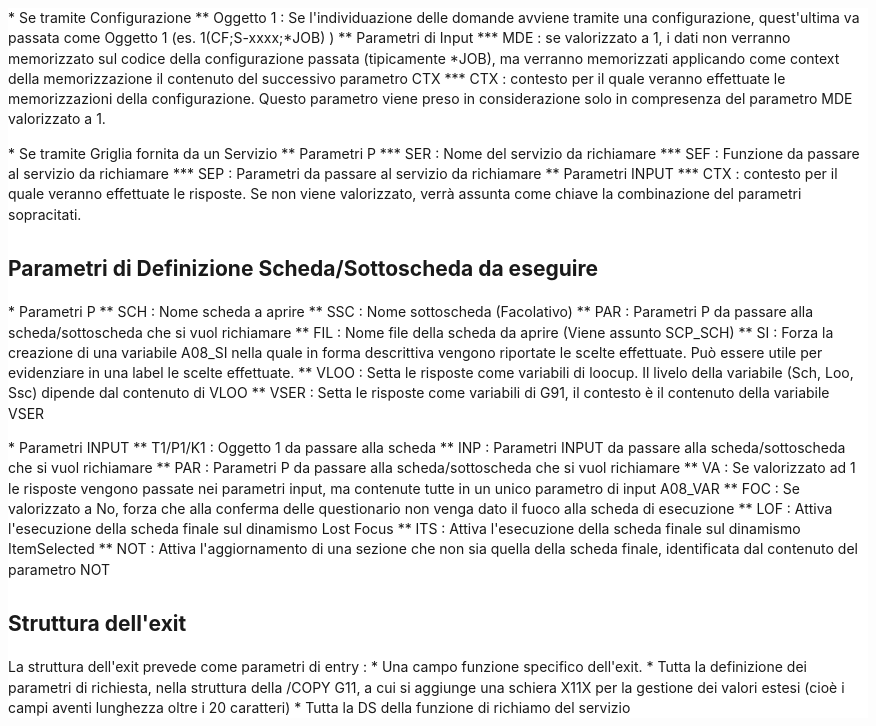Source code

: \* Se tramite Configurazione
\*\* Oggetto 1 :  Se l'individuazione delle domande avviene tramite una configurazione, quest'ultima va passata come Oggetto 1 (es. 1(CF;S-xxxx;\*JOB) )
\*\* Parametri di Input
\*\*\* MDE :  se valorizzato a 1, i dati non verranno memorizzato sul codice della configurazione passata (tipicamente \*JOB), ma verranno memorizzati applicando come context della memorizzazione il contenuto del successivo parametro CTX
\*\*\* CTX :  contesto per il quale veranno effettuate le memorizzazioni della configurazione. Questo parametro viene preso in considerazione solo in compresenza del parametro MDE valorizzato a 1.

\* Se tramite Griglia fornita da un Servizio
\*\* Parametri P
\*\*\* SER :  Nome del servizio da richiamare
\*\*\* SEF :  Funzione da passare al servizio da richiamare
\*\*\* SEP :  Parametri da passare al servizio da richiamare
\*\* Parametri INPUT
\*\*\* CTX :  contesto per il quale veranno effettuate le risposte. Se non viene valorizzato, verrà assunta come chiave la combinazione del parametri sopracitati.

## Parametri di Definizione Scheda/Sottoscheda da eseguire

\* Parametri P
\*\* SCH :  Nome scheda a aprire
\*\* SSC :  Nome sottoscheda (Facolativo)
\*\* PAR :  Parametri P da passare alla scheda/sottoscheda che si vuol richiamare
\*\* FIL :  Nome file della scheda da aprire (Viene assunto SCP_SCH)
\*\* SI :  Forza la creazione di una variabile A08_SI nella quale in forma descrittiva vengono riportate le scelte effettuate. Può essere utile per evidenziare in una label le scelte effettuate.
\*\* VLOO :  Setta le risposte come variabili di loocup. Il livelo della variabile (Sch, Loo, Ssc) dipende dal contenuto di VLOO
\*\* VSER :  Setta le risposte come variabili di G91, il contesto è il contenuto della variabile VSER

\* Parametri INPUT
\*\* T1/P1/K1 :  Oggetto 1 da passare alla scheda
\*\* INP :  Parametri INPUT da passare alla scheda/sottoscheda che si vuol richiamare
\*\* PAR :  Parametri P da passare alla scheda/sottoscheda che si vuol richiamare
\*\* VA :  Se valorizzato ad 1 le risposte vengono passate nei parametri input, ma contenute tutte in un unico parametro di input A08_VAR
\*\* FOC :  Se valorizzato a No, forza che alla conferma delle questionario non venga dato il fuoco alla scheda di esecuzione
\*\* LOF :  Attiva l'esecuzione della scheda finale sul dinamismo Lost Focus
\*\* ITS :  Attiva l'esecuzione della scheda finale sul dinamismo ItemSelected
\*\* NOT :  Attiva l'aggiornamento di una sezione che non sia quella della scheda finale, identificata dal contenuto del parametro NOT

## Struttura dell'exit

La struttura dell'exit prevede come parametri di entry : 
\* Una campo funzione specifico dell'exit.
\* Tutta la definizione dei parametri di richiesta, nella struttura della /COPY G11, a cui si aggiunge una schiera X11X per la gestione dei valori estesi (cioè i campi aventi lunghezza oltre i 20 caratteri)
\* Tutta la DS della funzione di richiamo del servizio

ASSIGNMENT: Copy out all of the data above line for line, leaving the pictures out.

PROBLEM SOLUTION:
Source code

: \* Se tramite Configurazione
\*\* Oggetto 1 :  Se l'individuazione delle domande avviene tramite una configurazione, quest'ultima va passata come Oggetto 1 (es. 1(CF;S-xxxx;\*JOB) )
\*\* Parametri di Input
\*\*\* MDE :  se valorizzato a 1, i dati non verranno memorizzato sul codice della configurazione passata (tipicamente \*JOB), ma verranno memorizzati applicando come context della memorizzazione il contenuto del successivo parametro CTX
\*\*\* CTX :  contesto per il quale veranno effettuate le memorizzazioni della configurazione. Questo parametro viene preso in considerazione solo in compresenza del parametro MDE valorizzato a 1.

\* Se tramite Griglia fornita da un Servizio
\*\* Parametri P
\*\*\* SER :  Nome del servizio da richiamare
\*\*\* SEF :  Funzione da passare al servizio da richiamare
\*\*\* SEP :  Parametri da passare al servizio da richiamare
\*\* Parametri INPUT
\*\*\* CTX :  contesto per il quale veranno effettuate le risposte. Se non viene valorizzato, verrà assunta come chiave la combinazione del parametri sopracitati.

## Parametri di Definizione Scheda/Sottoscheda da eseguire

\* Parametri P
\*\* SCH :  Nome scheda a aprire
\*\* SSC :  Nome sottoscheda (Facolativo)
\*\* PAR :  Parametri P da passare alla scheda/sottoscheda che si vuol richiamare
\*\* FIL :  Nome file della scheda da aprire (Viene assunto SCP_SCH)
\*\* SI :  Forza la creazione di una variabile A08_SI nella quale in forma descrittiva vengono riportate le scelte effettuate. Può essere utile per evidenziare in una label le scelte effettuate.
\*\* VLOO :  Setta le risposte come variabili di loocup. Il livelo della variabile (Sch, Loo, Ssc) dipende dal contenuto di VLOO
\*\* VSER :  Setta le risposte come variabili di G91, il contesto è il contenuto della variabile VSER

\* Parametri INPUT
\*\* T1/P1/K1 :  Oggetto 1 da passare alla scheda
\*\* INP :  Parametri INPUT da passare alla scheda/sottoscheda che si vuol richiamare
\*\* PAR :  Parametri P da passare alla scheda/sottoscheda che si vuol richiamare
\*\* VA :  Se valorizzato ad 1 le risposte vengono passate nei parametri input, ma contenute tutte in un unico parametro di input A08_VAR
\*\* FOC :  Se valorizzato a No, forza che alla conferma delle questionario non venga dato il fuoco alla scheda di esecuzione
\*\* LOF :  Attiva l'esecuzione della scheda finale sul dinamismo Lost Focus
\*\* ITS :  Attiva l'esecuzione della scheda finale sul dinamismo ItemSelected
\*\* NOT :  Attiva l'aggiornamento di una sezione che non sia quella della scheda finale, identificata dal contenuto del parametro NOT

## Struttura dell'exit

La struttura dell'exit prevede come parametri di entry : 
\* Una campo funzione specifico dell'exit.
\* Tutta la definizione dei parametri di richiesta, nella struttura della /COPY G11, a cui si aggiunge una schiera X11X per la gestione dei valori estesi (cioè i campi aventi lunghezza oltre i 20 caratteri)
\* Tutta la DS della funzione di richiamo del servizio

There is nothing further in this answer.